Das 1.341 vagas disponíveis, 913 são reservadas para o perfil aberto, ou seja, não necessita de experiência prévia. 

No quadro geral de vagas, estão a disposição almoxarife (5), analista de crédito (2), atendente de lojas e mercados (82), auxiliar de linha de produção (27), auxiliar operacional de logística (50), consultor de vendas (18), gerente de loja e supermercado (10), além de oportunidades para mecânico de automóvel e caminhão.

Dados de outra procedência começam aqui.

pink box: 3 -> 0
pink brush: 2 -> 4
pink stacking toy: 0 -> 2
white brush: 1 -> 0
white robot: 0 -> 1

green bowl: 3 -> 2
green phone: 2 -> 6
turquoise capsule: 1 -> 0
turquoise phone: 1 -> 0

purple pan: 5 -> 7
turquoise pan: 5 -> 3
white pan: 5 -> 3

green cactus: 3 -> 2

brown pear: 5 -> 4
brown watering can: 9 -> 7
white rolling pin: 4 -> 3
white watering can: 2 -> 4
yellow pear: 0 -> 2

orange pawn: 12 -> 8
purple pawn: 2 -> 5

Para o perfil aberto tem funções como agente de saneamento (10), ajudante de carga e descarga (43), auxiliar de cozinha (18), repositor em supermercados (35), servente de pedreiro (9), pedreiro (3) e vendedor interno (2).

Já para o público PCD, foram disponibilizadas 17 vagas nas seguintes funções: repositor de mercadorias, auxiliar administrativo, auxiliar de linha de produção, empacotador à mão, motorista de caminhão, porteiro e auxiliar de limpeza.

Para estar apto à concorrer às vagas, tem que estar com o cadastro atualizado na Funsat. O atendimento acontece na Rua 14 de Julho, 992, na Vila Glória, das 7h às 16h, e no Polo Moreninhas, na Rua Anacá, 699, das 7h às 13h.